= Granollers Museum of Natural Sciences =

The Granollers Museum of Natural Sciences, in Granollers (in Vallès Oriental, Catalonia, Spain), covers the fields of palaeontology, geology, botany, meteorology, and, in particular, zoology. In addition, the Museum is the headquarters of the Montseny Natural Park Documentation Centre (natural sciences section) and of the Catalan Butterfly Monitoring Scheme; it also manages the Granollers Meteorological Station and the Can Cabanyes Environmental Education Centre. The Granollers Museum of Natural Sciences, part of the Barcelona Provincial Council Local Museum Network, was from October 2008 to May 2012.

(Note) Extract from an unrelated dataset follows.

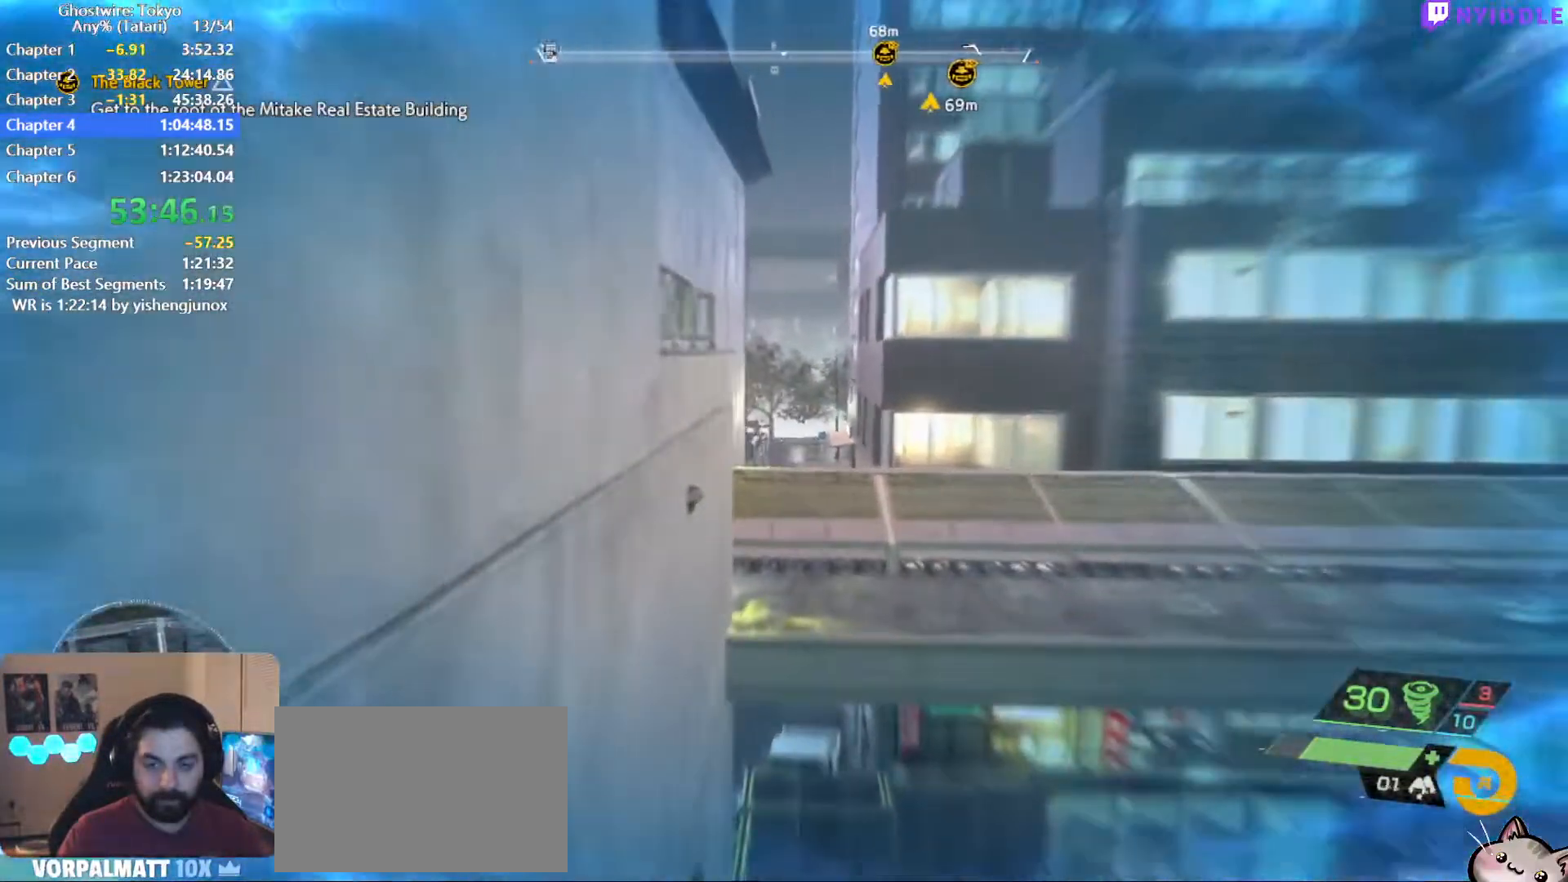
{"keys": ["shift", "space", "w"], "mouse": [], "events": []}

==Catalan Butterfly Monitoring Scheme==
The Catalan Butterfly Monitoring Scheme is a project to monitor the butterfly populations in order to detect more precisely changes in their population based on weekly repetitions of visual census using fixed transects, to later relate said changes to the different environmental factors.

==Granollers Meteorological Station==
The Granollers Meteorological Station has worked uninterruptedly since its creation, in 1950, by the Granollers Museum, and is part of the network of the National Institute of Meteorology of the Spanish Ministry of the Environment and Rural and Marine Affairs.

==Can Cabanyes Environmental Education Centre==
The Can Cabanyes natural area is located to the south of Granollers, between the Montmeló road and the right bank of the Congost River, and gets its name from the farmhouse once located on the property. Both environmental recovery and landscape improvement measures, such as riverbank recovery, the regeneration of existing woodland and the creation of artificial wetlands, have been carried out, which has led to an increase in the naturalisation and environmental diversification of the riverbank.